Word for word, output the data, with none of its pictures.
....................
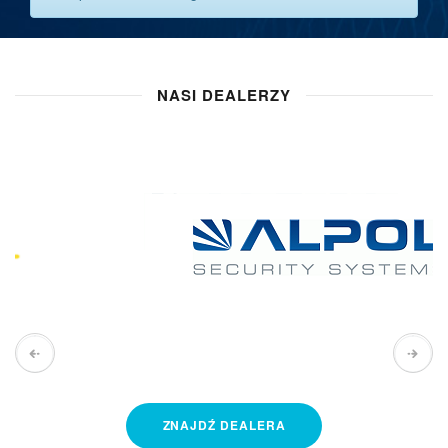
NASI DEALERZY
ZNAJDŹ
DEALERA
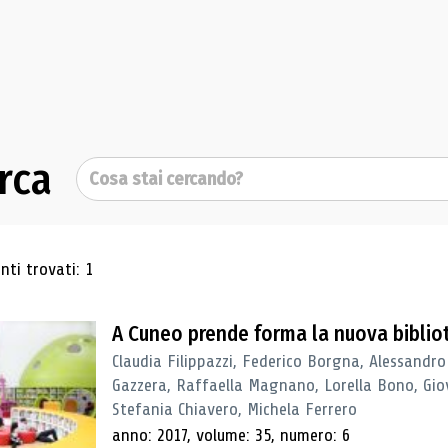
rca
Cerca
ultati di ricerca
ti trovati: 1
A Cuneo prende forma la nuova biblio
Claudia Filippazzi, Federico Borgna, Alessandro
Gazzera, Raffaella Magnano, Lorella Bono, Gio
Stefania Chiavero, Michela Ferrero
anno: 2017, volume: 35, numero: 6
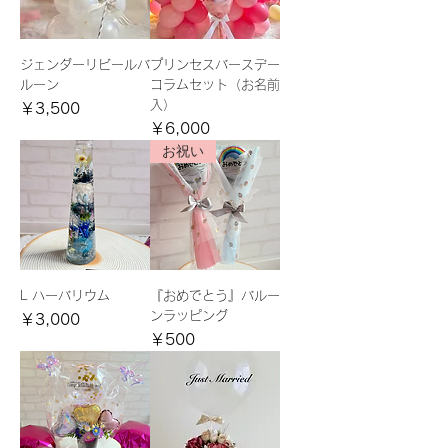
ジェンダーリビールバ
プリンセスバースデー
ルーン
コラムセット（お名前
入）
価格
￥3,500
価格
￥6,000
お祝い
L ハーバリウム
『おめでとう』バルー
ンラッピング
価格
￥3,000
価格
￥500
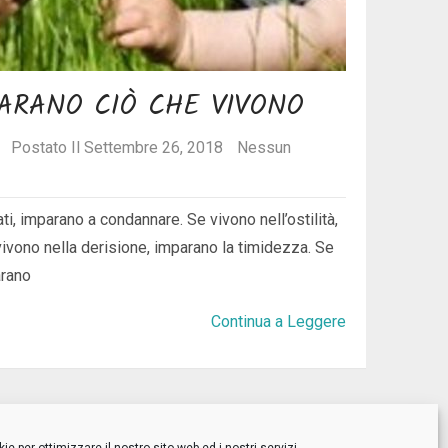
PARANO CIÒ CHE VIVONO
Postato Il Settembre 26, 2018
Nessun
ti, imparano a condannare. Se vivono nell’ostilità,
ivono nella derisione, imparano la timidezza. Se
arano
Continua a Leggere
....................
Exercise output -
NASI DEALERZY
ZNAJDŹ
DEALERA
rca
Cerca
ultati di ricerca
ti trovati: 1
A Cuneo prende forma la nuova biblio
Claudia Filippazzi, Federico Borgna, Alessandro
Gazzera, Raffaella Magnano, Lorella Bono, Gio
Stefania Chiavero, Michela Ferrero
anno: 2017, volume: 35, numero: 6
ジェンダーリビールバ
プリンセスバースデー
ルーン
コラムセット（お名前
入）
価格
￥3,500
価格
￥6,000
お祝い
L ハーバリウム
『おめでとう』バルー
ンラッピング
価格
￥3,000
価格
￥500
PARANO CIÒ CHE VIVONO
Postato Il Settembre 26, 2018
Nessun
ti, imparano a condannare. Se vivono nell’ostilità,
ivono nella derisione, imparano la timidezza. Se
arano
Continua a Leggere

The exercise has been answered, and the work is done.